--- Extrait choisi ---

LE REAL SE PAYE UN PICASSO

Des journalistes sportif aux journalistes d'information en passant par les anciennes gloires du football et bien sûr les bloggeurs, dans les bars-tabac-pmu, les salles des profs ou devant les écrans d'ordinateur, le monde entier n'a que ce nombre à la bouche : 94 millions d'euro (80 millions de livres sterling)
Cette somme "dépasse les limites du raisonnable" (Anibal Cavaco Silva), "injustifiable et incompréhensible à tout esprit normal" (Frédéric Thiriez) ou encore "cet engrenage pose de nouveau et de façon aigüe la question du fair-play financier" (Michel Platini).
Mais au fait j'ai oublié de préciser que cette somme n'est pas le PIB de la République des Kiribati (c'est beaucoup moins) ni la sanction de la Commission Européenne à l'encontre d'Intel ou de Microsoft pour abus de position dominante (c'est beaucoup plus). Il s'agit du prix d'un joueur de football, celui du portugais Cristiano Ronaldo. Oui le prix ! Ici on ne parle pas de son salaire (sans doute plus de 500.000 € mensuel) mais du montant que son ancien club, l'anglais Manchester va recevoir du Real, célèbre club madrilène surendetté (plus de 500 millions d'euros).
"Tout ça au fond ce n'est que du football" serait la conclusion logique mais la crise est passée par là et l'argent a aujourd'hui une toute autre valeur. Le président de la FIFA, M. Blatter aurait été inspiré de tenter de calmer un peu le jeu, au contraire il en rajoute, sans doute en tant qu'admirateur de C. Ronaldo (en 2008 il dementait avoir comparé à de "l'esclavage moderne" le refus de Manchester d'autoriser le transfert de l'attaquant portuguais déjà vers le Real). Toujours étant qu'il commente cette affaire en y voyant juste la preuve que le football se porte bien face à la crise ("Cela veut dire que notre produit est toujours un bon produit"). C'est en effet un commercial qui doit vendre "son produit". Il occulte donc très volontiers les dettes énormes contractées par les grands clubs européens, 3.4 milliards uniquement pour les clubs espagnols. Le jeu en vaut la chandelle sans doute.

---

Travail à faire:
(1) Relevez toutes les sommes d'argent chiffrées qui figurent dans l'article sur le transfert de Cristiano Ronaldo.
(2) Réécrivez le passage de l'article qui va de « LE REAL SE PAYE » jusqu'à « de livres sterling) », en remplaçant « salles des profs » par « salles des professeurs ».
Les fiches qui suivent ne jouent aucun rôle dans cet exercice.

--- Données fournies ---

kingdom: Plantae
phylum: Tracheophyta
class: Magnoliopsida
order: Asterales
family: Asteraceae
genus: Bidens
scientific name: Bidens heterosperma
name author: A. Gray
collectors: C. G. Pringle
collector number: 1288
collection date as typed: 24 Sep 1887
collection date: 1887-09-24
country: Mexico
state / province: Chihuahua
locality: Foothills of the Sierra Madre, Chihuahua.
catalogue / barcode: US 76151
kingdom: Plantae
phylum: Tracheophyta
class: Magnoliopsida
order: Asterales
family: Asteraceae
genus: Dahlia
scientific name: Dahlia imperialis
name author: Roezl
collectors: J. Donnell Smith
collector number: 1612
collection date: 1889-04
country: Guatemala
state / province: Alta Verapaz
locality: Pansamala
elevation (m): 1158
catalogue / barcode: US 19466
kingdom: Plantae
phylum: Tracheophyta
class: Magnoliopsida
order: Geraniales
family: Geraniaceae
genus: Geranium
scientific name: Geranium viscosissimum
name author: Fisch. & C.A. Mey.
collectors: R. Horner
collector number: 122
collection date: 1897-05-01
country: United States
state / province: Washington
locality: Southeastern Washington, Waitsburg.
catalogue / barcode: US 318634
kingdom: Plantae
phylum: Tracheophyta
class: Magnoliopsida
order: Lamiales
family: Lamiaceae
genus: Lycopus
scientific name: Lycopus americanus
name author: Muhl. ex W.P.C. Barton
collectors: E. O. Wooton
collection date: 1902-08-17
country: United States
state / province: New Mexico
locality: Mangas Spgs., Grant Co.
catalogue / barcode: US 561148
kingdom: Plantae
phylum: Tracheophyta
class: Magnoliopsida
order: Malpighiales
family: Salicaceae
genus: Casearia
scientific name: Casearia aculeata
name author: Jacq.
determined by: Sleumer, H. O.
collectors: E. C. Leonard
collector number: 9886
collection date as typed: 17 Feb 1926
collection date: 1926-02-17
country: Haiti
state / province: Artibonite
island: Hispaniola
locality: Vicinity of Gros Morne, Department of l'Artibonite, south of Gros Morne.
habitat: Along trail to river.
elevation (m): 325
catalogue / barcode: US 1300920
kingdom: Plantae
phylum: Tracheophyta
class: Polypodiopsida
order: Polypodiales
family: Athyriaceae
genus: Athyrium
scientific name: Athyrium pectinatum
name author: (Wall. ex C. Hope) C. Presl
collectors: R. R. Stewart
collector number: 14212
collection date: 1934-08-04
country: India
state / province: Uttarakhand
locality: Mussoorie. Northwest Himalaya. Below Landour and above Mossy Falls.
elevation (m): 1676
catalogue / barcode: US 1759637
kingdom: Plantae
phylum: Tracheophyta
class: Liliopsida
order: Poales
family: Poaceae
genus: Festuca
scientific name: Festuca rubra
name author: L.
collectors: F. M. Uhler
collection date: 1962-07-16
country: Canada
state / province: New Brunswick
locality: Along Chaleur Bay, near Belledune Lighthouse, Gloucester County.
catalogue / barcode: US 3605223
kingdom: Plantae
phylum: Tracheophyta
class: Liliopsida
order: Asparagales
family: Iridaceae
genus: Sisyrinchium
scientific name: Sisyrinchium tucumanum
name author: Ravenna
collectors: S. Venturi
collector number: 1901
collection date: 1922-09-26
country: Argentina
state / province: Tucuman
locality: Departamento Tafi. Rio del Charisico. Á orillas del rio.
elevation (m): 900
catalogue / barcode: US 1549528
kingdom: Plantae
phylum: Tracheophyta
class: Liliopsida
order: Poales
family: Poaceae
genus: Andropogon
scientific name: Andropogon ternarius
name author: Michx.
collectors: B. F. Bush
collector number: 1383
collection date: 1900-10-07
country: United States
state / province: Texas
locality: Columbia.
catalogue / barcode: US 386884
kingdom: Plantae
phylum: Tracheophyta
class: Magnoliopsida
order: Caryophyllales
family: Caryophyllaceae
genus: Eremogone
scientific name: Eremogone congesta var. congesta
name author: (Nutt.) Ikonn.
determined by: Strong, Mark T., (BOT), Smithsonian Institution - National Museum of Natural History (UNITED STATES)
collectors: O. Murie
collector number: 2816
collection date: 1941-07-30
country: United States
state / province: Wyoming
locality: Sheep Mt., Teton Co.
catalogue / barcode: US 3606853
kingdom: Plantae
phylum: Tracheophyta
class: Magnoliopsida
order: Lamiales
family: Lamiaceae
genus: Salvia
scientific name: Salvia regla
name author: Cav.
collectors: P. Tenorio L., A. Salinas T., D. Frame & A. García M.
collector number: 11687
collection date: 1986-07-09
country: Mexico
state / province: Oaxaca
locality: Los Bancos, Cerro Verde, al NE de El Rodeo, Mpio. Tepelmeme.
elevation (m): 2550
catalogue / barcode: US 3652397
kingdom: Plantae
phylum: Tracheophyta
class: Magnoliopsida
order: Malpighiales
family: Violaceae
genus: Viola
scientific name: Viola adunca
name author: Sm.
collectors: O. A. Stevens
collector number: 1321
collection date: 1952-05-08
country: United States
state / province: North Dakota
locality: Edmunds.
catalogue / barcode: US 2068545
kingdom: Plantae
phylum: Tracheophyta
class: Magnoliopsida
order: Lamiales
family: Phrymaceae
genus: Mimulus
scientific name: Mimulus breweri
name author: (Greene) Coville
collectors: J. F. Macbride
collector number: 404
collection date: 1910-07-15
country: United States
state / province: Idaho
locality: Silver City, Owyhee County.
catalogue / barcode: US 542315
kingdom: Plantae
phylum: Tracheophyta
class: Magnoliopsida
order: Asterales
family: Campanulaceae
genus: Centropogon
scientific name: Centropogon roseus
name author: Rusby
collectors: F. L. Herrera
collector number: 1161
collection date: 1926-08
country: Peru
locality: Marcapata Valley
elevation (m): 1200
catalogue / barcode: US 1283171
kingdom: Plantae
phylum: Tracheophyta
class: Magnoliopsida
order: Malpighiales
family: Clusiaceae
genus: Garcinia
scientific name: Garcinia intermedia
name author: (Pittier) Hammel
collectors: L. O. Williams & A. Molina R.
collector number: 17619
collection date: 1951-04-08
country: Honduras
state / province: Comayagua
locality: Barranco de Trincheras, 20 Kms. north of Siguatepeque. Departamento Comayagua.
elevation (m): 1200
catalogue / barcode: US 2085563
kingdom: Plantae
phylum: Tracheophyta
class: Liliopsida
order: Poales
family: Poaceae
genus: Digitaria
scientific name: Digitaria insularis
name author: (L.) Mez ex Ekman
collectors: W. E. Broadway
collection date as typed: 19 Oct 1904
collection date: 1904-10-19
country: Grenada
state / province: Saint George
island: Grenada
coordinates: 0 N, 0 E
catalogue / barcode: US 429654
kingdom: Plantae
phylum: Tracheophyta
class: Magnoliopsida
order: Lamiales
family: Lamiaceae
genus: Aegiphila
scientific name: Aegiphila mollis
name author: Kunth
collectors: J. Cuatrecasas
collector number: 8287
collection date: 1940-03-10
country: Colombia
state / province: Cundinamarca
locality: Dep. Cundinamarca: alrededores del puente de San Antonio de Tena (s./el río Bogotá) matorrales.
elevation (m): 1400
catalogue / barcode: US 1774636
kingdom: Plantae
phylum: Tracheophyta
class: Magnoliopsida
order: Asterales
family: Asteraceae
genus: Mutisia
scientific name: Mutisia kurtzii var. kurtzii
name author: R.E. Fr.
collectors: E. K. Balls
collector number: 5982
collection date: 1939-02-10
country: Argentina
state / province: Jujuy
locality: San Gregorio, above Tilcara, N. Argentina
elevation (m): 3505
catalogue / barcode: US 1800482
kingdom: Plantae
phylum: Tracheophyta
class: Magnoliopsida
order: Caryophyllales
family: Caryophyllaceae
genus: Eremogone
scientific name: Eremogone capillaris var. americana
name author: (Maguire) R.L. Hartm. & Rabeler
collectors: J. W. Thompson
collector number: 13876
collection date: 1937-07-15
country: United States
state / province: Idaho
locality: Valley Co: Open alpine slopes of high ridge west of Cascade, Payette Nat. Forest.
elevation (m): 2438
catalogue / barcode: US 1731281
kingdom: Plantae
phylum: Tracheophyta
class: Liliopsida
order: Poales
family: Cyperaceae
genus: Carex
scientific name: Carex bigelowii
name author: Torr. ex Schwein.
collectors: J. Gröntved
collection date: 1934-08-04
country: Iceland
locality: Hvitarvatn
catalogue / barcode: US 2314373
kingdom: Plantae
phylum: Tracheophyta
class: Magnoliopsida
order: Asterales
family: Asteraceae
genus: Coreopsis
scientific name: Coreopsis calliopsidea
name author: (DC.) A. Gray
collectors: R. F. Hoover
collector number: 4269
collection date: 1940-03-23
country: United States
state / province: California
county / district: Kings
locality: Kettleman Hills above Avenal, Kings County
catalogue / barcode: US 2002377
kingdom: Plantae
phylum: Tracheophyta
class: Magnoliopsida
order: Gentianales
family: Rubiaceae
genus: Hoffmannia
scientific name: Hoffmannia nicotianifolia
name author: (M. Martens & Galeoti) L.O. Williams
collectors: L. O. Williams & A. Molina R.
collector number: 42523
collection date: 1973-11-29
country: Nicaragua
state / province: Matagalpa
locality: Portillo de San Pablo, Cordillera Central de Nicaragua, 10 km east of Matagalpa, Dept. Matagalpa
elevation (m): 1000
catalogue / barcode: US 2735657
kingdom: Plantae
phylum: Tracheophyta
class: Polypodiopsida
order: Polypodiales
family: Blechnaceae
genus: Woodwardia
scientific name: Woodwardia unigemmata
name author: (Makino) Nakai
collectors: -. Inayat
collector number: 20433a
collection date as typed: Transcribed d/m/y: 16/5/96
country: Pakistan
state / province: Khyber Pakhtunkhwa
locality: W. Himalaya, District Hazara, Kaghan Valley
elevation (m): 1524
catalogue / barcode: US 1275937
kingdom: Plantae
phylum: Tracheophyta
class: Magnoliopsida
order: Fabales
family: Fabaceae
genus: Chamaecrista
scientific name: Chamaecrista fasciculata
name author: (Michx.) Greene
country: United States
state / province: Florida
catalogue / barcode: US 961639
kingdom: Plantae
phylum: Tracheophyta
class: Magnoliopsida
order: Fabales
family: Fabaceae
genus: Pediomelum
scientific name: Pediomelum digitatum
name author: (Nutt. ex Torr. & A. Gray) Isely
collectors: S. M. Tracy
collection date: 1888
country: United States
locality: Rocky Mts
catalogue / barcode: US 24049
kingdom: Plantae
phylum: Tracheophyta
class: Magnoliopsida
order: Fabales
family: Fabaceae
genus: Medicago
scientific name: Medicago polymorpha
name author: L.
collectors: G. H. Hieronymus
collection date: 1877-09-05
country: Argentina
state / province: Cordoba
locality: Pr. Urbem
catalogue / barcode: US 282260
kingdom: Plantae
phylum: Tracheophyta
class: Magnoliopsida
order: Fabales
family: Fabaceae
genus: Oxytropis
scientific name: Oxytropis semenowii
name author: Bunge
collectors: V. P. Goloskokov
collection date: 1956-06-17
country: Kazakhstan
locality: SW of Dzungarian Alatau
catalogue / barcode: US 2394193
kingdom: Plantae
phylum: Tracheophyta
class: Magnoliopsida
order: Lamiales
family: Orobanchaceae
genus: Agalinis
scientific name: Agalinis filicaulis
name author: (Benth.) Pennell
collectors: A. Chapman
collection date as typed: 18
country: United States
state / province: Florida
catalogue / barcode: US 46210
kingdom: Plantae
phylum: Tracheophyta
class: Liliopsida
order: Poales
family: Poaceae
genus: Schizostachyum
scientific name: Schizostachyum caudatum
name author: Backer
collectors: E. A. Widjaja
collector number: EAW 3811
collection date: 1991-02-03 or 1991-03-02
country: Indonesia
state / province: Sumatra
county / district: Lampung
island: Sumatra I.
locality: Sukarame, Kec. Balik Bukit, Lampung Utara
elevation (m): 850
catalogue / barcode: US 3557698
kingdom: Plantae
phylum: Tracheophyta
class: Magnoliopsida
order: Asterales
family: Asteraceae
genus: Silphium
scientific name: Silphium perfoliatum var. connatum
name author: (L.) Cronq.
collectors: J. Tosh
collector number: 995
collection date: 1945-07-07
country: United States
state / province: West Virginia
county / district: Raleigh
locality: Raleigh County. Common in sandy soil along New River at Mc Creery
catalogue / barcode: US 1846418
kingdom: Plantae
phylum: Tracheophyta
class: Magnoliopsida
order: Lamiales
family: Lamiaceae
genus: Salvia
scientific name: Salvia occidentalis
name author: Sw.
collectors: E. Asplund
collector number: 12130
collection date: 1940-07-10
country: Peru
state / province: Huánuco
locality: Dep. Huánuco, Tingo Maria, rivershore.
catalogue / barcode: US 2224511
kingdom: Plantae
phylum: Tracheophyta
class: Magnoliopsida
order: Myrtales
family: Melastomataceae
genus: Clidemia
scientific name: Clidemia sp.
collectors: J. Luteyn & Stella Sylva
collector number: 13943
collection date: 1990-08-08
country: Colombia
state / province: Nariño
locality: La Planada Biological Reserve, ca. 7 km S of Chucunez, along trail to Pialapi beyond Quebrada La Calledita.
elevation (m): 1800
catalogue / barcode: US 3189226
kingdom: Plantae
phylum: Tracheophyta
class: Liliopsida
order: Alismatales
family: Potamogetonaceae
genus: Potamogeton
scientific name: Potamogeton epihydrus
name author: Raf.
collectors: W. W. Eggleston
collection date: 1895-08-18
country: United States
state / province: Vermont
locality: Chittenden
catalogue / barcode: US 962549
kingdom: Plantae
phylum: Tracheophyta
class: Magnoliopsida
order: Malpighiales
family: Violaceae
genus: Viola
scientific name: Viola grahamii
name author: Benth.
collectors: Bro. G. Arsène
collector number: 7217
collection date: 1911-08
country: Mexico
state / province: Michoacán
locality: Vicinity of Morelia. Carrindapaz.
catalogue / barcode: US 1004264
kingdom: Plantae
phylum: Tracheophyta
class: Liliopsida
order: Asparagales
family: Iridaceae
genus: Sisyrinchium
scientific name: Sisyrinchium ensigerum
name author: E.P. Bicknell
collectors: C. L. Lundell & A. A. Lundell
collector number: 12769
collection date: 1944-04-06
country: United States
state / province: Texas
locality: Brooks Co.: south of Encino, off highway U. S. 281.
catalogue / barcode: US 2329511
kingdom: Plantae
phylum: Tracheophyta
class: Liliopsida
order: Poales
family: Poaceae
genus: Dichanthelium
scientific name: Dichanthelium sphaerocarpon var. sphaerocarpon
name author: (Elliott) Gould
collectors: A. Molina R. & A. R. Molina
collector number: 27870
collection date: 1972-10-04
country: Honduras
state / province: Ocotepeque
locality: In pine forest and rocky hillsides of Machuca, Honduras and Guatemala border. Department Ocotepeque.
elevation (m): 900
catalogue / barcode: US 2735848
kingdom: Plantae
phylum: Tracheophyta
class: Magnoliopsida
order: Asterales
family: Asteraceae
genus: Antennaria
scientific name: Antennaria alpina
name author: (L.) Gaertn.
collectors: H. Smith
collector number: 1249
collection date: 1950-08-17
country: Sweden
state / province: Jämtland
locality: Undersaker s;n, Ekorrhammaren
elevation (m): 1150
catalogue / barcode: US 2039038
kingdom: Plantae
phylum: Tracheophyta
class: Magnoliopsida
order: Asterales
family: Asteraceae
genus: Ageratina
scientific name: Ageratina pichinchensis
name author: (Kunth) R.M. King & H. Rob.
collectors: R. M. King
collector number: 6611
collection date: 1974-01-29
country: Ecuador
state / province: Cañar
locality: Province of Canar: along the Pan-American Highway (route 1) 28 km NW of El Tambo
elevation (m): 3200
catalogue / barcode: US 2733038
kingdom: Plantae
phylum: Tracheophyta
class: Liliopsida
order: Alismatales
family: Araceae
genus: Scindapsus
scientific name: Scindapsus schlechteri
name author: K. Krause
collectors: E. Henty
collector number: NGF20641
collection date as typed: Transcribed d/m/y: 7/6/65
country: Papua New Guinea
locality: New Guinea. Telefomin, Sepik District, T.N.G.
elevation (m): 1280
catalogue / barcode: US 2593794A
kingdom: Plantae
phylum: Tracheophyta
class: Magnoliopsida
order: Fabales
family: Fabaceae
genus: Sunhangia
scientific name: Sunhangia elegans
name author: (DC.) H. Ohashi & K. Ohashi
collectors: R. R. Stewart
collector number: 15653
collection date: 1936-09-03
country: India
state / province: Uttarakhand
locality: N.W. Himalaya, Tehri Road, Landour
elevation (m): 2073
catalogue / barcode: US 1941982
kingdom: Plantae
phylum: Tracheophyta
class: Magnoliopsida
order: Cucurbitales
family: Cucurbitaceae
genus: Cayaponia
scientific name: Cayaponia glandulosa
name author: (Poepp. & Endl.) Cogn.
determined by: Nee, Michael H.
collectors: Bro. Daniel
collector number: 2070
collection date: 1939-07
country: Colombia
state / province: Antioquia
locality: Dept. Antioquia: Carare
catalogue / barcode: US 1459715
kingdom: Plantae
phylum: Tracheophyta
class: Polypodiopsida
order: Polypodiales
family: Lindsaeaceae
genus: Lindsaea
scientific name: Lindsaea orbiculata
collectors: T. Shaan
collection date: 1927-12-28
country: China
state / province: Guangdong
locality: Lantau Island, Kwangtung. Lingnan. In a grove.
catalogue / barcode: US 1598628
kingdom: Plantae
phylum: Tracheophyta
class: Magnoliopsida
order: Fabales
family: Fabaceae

---

Réponses de l'exercice:
(1) 94 millions d'euro ; 80 millions de livres sterling ; plus de 500.000 € mensuel ; plus de 500 millions d'euros ; 3.4 milliards

(2)
LE REAL SE PAYE UN PICASSO

Des journalistes sportif aux journalistes d'information en passant par les anciennes gloires du football et bien sûr les bloggeurs, dans les bars-tabac-pmu, les salles des professeurs ou devant les écrans d'ordinateur, le monde entier n'a que ce nombre à la bouche : 94 millions d'euro (80 millions de livres sterling)